Telecommunication Dispute Resolution Service, Third Quarter Results
New Zealand’s first independent telecommunication dispute resolution service is on target to reach 1000 complaints received in its first year of operation.
The organisation’s third Quarterly Report, released today, said this figure is very close to the number anticipated when the scheme was first planned.
The TDR Council’s chairman, consumer law advocate Bill Bevan, said most of the complaints dealt with by TDR to date have been resolved very early on in the process, and were not moving on to a formal, adjudicated process. However, Mr Bevan said that consumer satisfaction levels were very high.
“It is clear from the TDR customer satisfaction survey and the anecdotal feedback that the scheme agent is providing quality services to consumers who are appreciative of the assistance. The process is seen as "fair and impartial", with 90% of consumers saying they would recommend use of the scheme to their friends.”
However, Mr Bevan also highlighted the problem some consumers face where TDR was unable to help – complaints from consumers whose telecommunications provider was not part of the TDR scheme.
“Almost seven percent of the total complaints are from customers of non-participating telecommunications suppliers. Given that these suppliers have less than two percent of the market, this represents a disproportionate number of complaints from consumers that TDR cannot help. This is clearly one of the most significant issues identified to date and one the Council is keen to address by encouraging 100% industry participation,” he said.
The TDR service was implemented and is managed by Dispute Resolution Services Ltd (DRSL). DRSL General Manager Neil McKellar said although there had been an increase in complaint numbers, few were resulting in a formal, adjudicated process.
He also said that while the number of calls to TDR continued to increase – showing an increasing awareness of the service – many consumers were being sent back to their telecommunications company because their complaint had not been made the company first. TDR can only help with complaints where the telecommunication company is a member of the TDR scheme, and where the consumer has already made the complaint to the company involved.
The top three complaint types for the quarter are the same as previous quarterly reports - billing and credit (45%), service/product delivery (22%), and customer service (14%). In the next and final quarterly report for the year, the category of billing and credit will be separated into two categories; billing, and credit management.
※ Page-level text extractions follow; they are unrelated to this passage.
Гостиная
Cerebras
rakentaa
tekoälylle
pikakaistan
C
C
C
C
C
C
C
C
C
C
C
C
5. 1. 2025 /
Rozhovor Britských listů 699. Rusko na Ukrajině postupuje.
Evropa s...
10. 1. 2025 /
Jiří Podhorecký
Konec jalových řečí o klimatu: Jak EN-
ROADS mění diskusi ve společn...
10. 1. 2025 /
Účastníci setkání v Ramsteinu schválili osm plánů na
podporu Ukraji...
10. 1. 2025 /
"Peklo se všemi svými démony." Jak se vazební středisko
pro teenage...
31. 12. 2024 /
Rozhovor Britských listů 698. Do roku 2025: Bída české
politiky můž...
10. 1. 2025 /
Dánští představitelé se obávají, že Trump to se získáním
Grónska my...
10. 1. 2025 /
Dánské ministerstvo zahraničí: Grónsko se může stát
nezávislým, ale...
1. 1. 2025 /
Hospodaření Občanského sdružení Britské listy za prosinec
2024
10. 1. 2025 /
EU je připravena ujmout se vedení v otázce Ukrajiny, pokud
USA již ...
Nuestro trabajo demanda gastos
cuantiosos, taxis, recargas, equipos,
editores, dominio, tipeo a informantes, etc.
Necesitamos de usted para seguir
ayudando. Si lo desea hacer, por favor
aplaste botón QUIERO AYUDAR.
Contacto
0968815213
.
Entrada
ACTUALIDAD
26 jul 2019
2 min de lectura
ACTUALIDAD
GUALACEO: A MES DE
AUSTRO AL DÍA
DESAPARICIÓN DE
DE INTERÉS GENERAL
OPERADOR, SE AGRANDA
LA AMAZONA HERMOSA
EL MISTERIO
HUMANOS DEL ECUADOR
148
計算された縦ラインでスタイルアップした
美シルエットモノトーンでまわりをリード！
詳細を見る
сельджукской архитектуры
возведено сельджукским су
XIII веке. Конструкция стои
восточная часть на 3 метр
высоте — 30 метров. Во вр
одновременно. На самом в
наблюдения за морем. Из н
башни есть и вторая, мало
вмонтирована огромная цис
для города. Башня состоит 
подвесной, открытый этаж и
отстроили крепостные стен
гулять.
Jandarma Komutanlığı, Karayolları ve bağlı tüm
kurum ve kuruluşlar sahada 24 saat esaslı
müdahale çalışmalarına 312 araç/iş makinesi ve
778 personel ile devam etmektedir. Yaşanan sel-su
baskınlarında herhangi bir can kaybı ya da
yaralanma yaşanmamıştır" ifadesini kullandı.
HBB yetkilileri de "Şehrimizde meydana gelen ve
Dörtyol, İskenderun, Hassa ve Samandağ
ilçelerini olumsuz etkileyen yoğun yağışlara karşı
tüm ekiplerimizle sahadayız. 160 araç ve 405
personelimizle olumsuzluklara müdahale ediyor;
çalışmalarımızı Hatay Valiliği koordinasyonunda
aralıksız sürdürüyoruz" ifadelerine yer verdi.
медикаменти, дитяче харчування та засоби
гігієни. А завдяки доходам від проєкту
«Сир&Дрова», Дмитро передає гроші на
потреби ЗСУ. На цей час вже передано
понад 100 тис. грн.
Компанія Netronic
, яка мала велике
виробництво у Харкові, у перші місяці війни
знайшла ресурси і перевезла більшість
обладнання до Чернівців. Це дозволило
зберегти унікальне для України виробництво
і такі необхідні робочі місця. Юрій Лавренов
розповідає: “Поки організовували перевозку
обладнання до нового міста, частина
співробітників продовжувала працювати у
Three new complaint types have also been added to the existing categories; transfer (where a consumer is transferred from one telecommunications company to another), contracts and complaint handling.
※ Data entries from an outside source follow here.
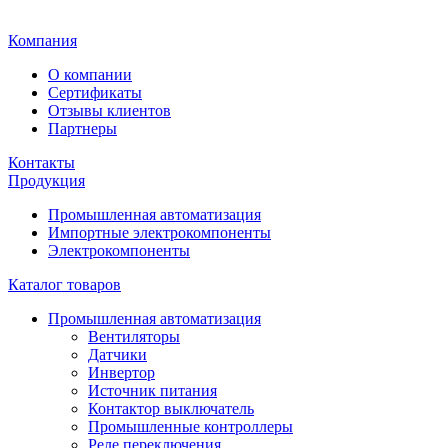
Главная
Компания
О компании
Сертификаты
Отзывы клиентов
Партнеры
Контакты
Продукция
Промышленная автоматизация
Импортные электрокомпоненты
Электрокомпоненты
Каталог товаров
Промышленная автоматизация
Вентиляторы
Датчики
Инвертор
Источник питания
Контактор выключатель
Промышленные контроллеры
Реле переключения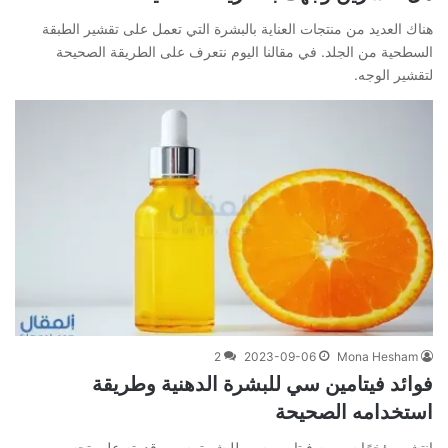
هناك العديد من منتجات العناية بالبشرة التي تعمل على تقشير الطبقة
السطحية من الجلد. في مقالنا اليوم نتعرف على الطريقة الصحيحة
لتقشير الوجه.
2
2023-09-06
Mona Hesham
فوائد فيتامين سي للبشرة الدهنية وطريقة
استخدامه الصحيحة
انتشر مؤخرًا سيروم فيتامين سي للبشرة بسبب قدرته على تحسين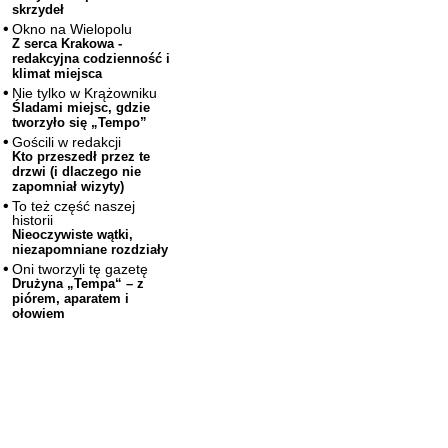
skrzydeł
Okno na Wielopolu
Z serca Krakowa -
redakcyjna codzienność i
klimat miejsca
Nie tylko w Krążowniku
Śladami miejsc, gdzie
tworzyło się „Tempo”
Gościli w redakcji
Kto przeszedł przez te
drzwi (i dlaczego nie
zapomniał wizyty)
To też część naszej
historii
Nieoczywiste wątki,
niezapomniane rozdziały
Oni tworzyli tę gazetę
Drużyna „Tempa“ – z
piórem, aparatem i
ołowiem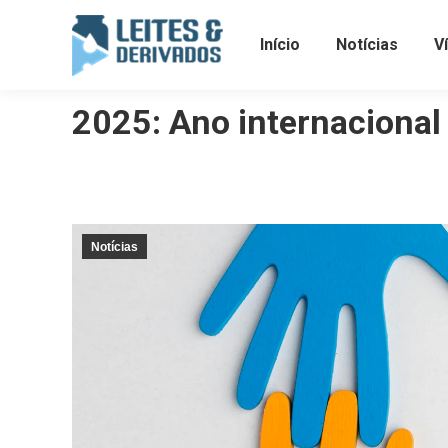
Início
Notícias
V
2025: Ano internacional
Notícias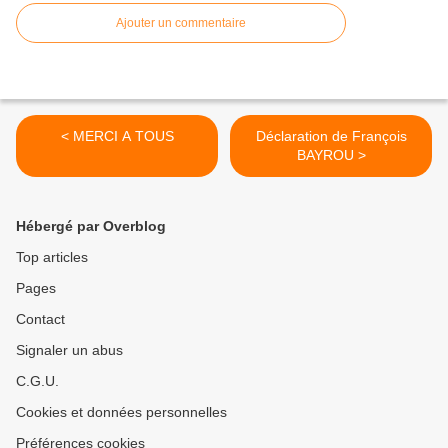
Ajouter un commentaire
< MERCI A TOUS
Déclaration de François
BAYROU >
Hébergé par Overblog
Top articles
Pages
Contact
Signaler un abus
C.G.U.
Cookies et données personnelles
Préférences cookies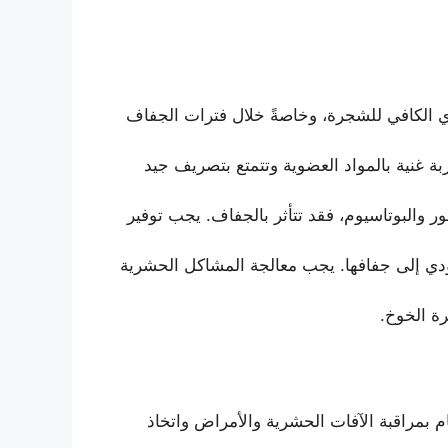
ي الكافي للشجرة، وخاصةً خلال فترات الجفاف
ة غنية بالمواد العضوية وتتمتع بتصريف جيد
ر والبوتاسيوم، فقد تتأثر بالجفاف. يجب توفير
ي إلى جفافها. يجب معالجة المشاكل الحشرية
رة الخوخ.
ام بمراقبة الآفات الحشرية والأمراض واتخاذ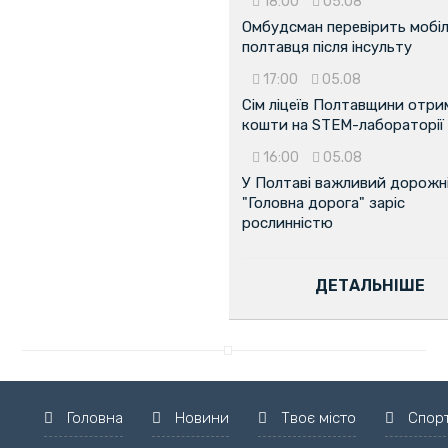
18:00
05.08
Омбудсман перевірить мобіл
полтавця після інсульту
17:00
05.08
Сім ліцеїв Полтавщини отр
кошти на STEM-лабораторії
16:00
05.08
У Полтаві важливий дорожні
"Головна дорога" заріс
рослинністю
ДЕТАЛЬНІШЕ
Головна
Новини
Твоє місто
Спор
Mr McKellar said that with more accurate classification of disputes it would be easier for TDR to provide a root cause analysis of complaints received.
One area that had caused particular concern this quarter was the transfer or customers from one Scheme Member to another, Mr McKellar also said. Complaints had been received that showed there was often poor communication to the customer during the transfer process. This included:
Customers not advised about possible termination fees when switching between companies
Transfers actioned while customers were "still considering things”
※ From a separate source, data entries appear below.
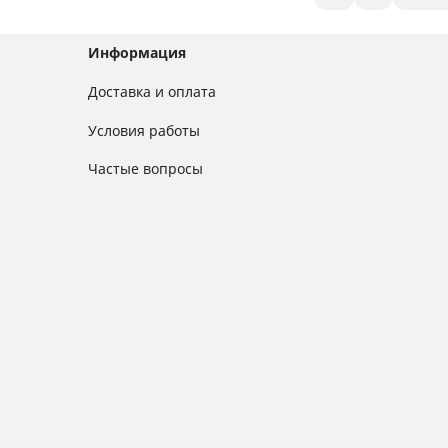
Информация
Доставка и оплата
Условия работы
Частые вопросы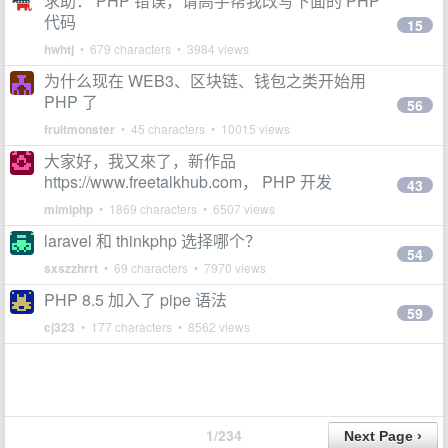
求助： PHP 错误，请高手帮我改写下面的 PHP
代码
15
hwhtj
• 679 characters • 3984 views
为什么现在 WEB3、区块链、钱包之类开始用
PHP 了
56
fruitmonster
• 45 characters • 10015 views
大家好，我又來了，新作品
https://www.freetalkhub.com， PHP 开发
43
mimiphp
• 1869 characters • 6507 views
laravel 和 thinkphp 选择哪个？
54
sxszzhrrt
• 69 characters • 7970 views
PHP 8.5 加入了 pipe 语法
59
cj323
• 177 characters • 8562 views
1/234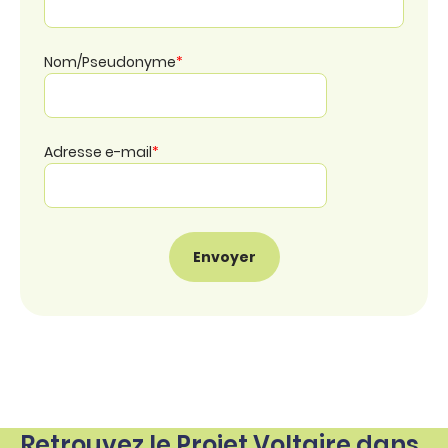
Nom/Pseudonyme
*
Adresse e-mail
*
Retrouvez le Projet Voltaire dans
“Pushy” sales tactics, particularly in regard to elderly customers or those with English as a second language
Insufficient advice given about delays
Uncertainty about who the customer should direct complaints to if there are problems during transfer
Transfers occurring without customers’ written authorisation
Customers feeling ‘caught in the middle’ where both providers denied responsibility for delays or other disruptions in service
Mr McKellar said these issues had been passed on to the TCF working party that is reviewing the Customer Transfer Code.
TDR is a free service, which can be used by any consumer whose telecommunications company is a member of the TDR scheme.
Consumers must have raised their complaint with their telecommunication company first, and given the company a chance to respond. If the consumer is not happy with the outcome or it has taken more than six weeks to resolve, TDR can get involved.
The service has been established by the New Zealand Telecommunications Forum (TCF) – a collective of telecommunication companies – along with leading consumer advocates such as Consumers’ Institute, TUANZ and Citizens Advice Bureaux.
The TCF established the TDR Council, made up of half industry and half consumer representatives, to provide the overall governance of the service.
A full copy of the quarterly report can be found on the TDR website www.tdr.org.nz.